KEEPING ABREAST: Women in the high-risk group are advised to start doing their mammograms before age 40, advises Gordon.
AT least two new cancer treatment centres are set to be opened locally by early 2018. That’s the word from Executive Director of the Jamaica Cancer Society, Yulit Gordon, who says the society is stepping up efforts, in collaboration with partners islandwide, to bolster the fight against the deadly disease.
“One of the new treatment centres will be opened at Cornwall Regional between late December and January. The other one is a work in progress at St. Joseph’s Hospital here in Kingston, and it should be completed and ready to be opened by early next year,” Gordon said, speaking with TALLAWAH at Sunday's symposium at the Jamaica Pegasus Hotel, in observance of Breast Cancer Awareness Month. “The advocacy work continues. We continue to lobby the government for new treatment centres, and we give thanks that we’ve been able to expand our work in this area.”
At the same time, Gordon laments the ‘demise’ of their old-faithful mobile mammography unit, whose absence has left a huge void. “That unit was instrumental in our serving women in rural and underserved communities. When it was up and running, it did about 2,000 mammograms each year. So we are appealing to the relevant authorities to help us replace it.”

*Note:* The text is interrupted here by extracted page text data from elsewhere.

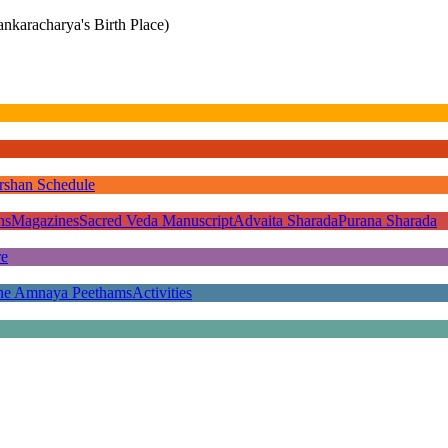
nkaracharya's Birth Place)
rshan Schedule
ns
Magazines
Sacred Veda Manuscript
Advaita Sharada
Purana Sharada
re
he Amnaya Peethams
Activities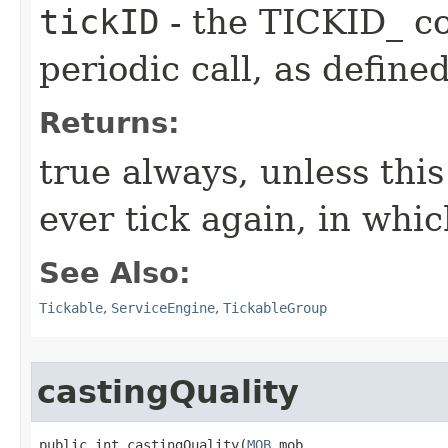
tickID
- the TICKID_ co
periodic call, as define
Returns:
true always, unless this
ever tick again, in whic
See Also:
Tickable
,
ServiceEngine
,
TickableGroup
castingQuality
public int castingQuality​(
MOB
 mob,
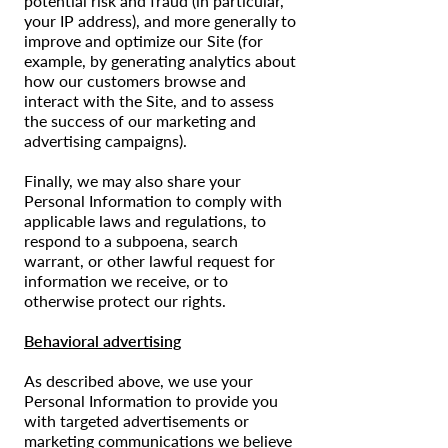
potential risk and fraud (in particular,
your IP address), and more generally to
improve and optimize our Site (for
example, by generating analytics about
how our customers browse and
interact with the Site, and to assess
the success of our marketing and
advertising campaigns).
Finally, we may also share your
Personal Information to comply with
applicable laws and regulations, to
respond to a subpoena, search
warrant, or other lawful request for
information we receive, or to
otherwise protect our rights.
Behavioral advertising
As described above, we use your
Personal Information to provide you
with targeted advertisements or
marketing communications we believe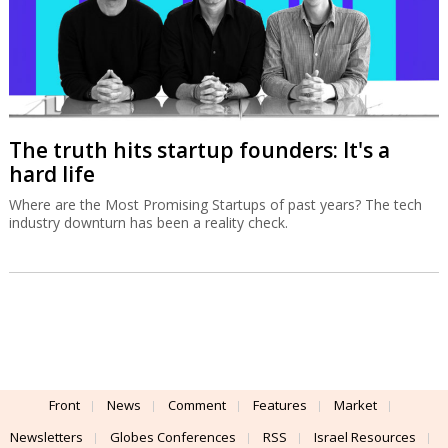
The truth hits startup founders: It's a
hard life
Where are the Most Promising Startups of past years? The tech
industry downturn has been a reality check.
Front
News
Comment
Features
Market
Newsletters
Globes Conferences
RSS
Israel Resources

The cost to replace the mammography unit (which they had for 14 years), Gordon said, falls somewhere between J$80M and $100M. “The JCS intends to continue its extensive work at the community and corporate levels. One recognizes the prevalence of cancer in the Jamaican population and the high number of premature deaths due to late-stage diagnosis,” she says. “So we still have much work to do in the areas of early detection and screening.”

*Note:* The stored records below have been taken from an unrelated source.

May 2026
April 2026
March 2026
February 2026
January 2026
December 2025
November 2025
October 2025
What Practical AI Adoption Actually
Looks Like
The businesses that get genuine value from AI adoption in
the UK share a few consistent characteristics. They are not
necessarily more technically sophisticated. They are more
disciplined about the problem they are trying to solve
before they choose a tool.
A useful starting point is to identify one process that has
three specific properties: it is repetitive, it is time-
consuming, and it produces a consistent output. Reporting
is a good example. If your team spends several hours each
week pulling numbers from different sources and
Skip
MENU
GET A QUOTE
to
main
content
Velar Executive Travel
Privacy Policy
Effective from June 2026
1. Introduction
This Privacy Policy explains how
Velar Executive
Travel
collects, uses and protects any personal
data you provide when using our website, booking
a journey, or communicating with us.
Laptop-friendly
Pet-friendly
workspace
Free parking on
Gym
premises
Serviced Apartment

Gordon says it cannot be emphasized enough the supreme importance of Jamaican families keeping their eyes wide open when it comes to fighting The Big C. “We want to make an appeal to all Jamaican women to be very vigilant in performing their monthly breast self-exams and to access their annual clinical exams and start their mammograms by age 40,” she advises. “Those in the high-risk group, meaning they have relatives who have been diagnosed with breast cancer, or they have a history of the disease in their families, need to start [their mammograms] earlier.”

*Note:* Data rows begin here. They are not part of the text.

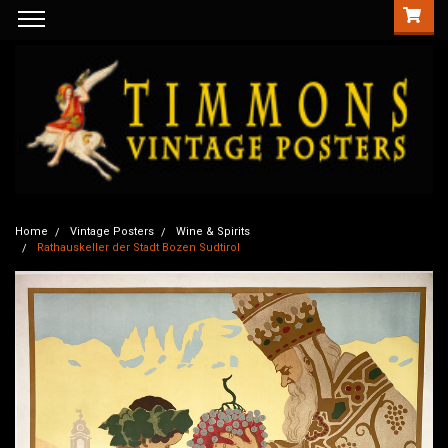
Home
Vintage Posters
Wine & Spirits
Rathauskeller der Stadt Bozen Sudtirol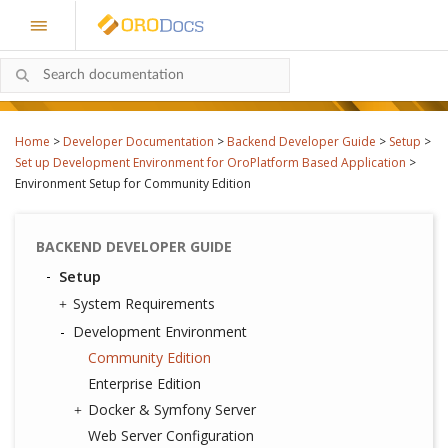
Home
>
Developer Documentation
>
Backend Developer Guide
>
Setup
>
Set up Development Environment for OroPlatform Based Application
>
Environment Setup for Community Edition
BACKEND DEVELOPER GUIDE
Setup
System Requirements
Development Environment
Community Edition
Enterprise Edition
Docker & Symfony Server
Web Server Configuration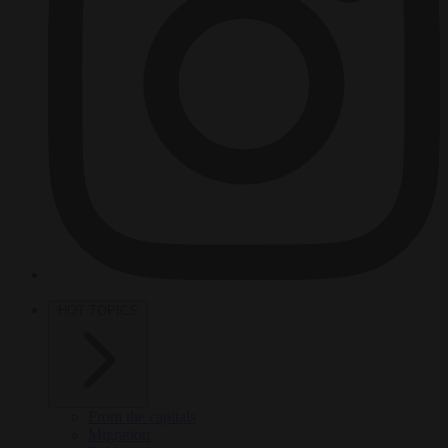
HOT TOPICS
From the capitals
Migration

> How far advanced is The National Cancer Plan?
“It’s in the works,” says Dr. Lindberg Simpson (Head of Surgery, Kingston Public Hospital), who reminds us that in 2007 Jamaica became a signatory to the Treaty of Port-of-Spain, which had regional heads of government agreeing to pay special attention to non-communicable diseases, including cancer. Jamaica’s National Cancer Plan won’t come into effect anytime soon, Simpson says, as a long process is due to precede any such implementation. But, “I think [the plan] is absolutely necessary. We’re seeing too many patients with aggressive forms of the disease at an advanced stage. So I would like to see the plan developed,” says Dr. Simpson, “and it’s very important that it becomes accessible to the public for there to be greater awareness.”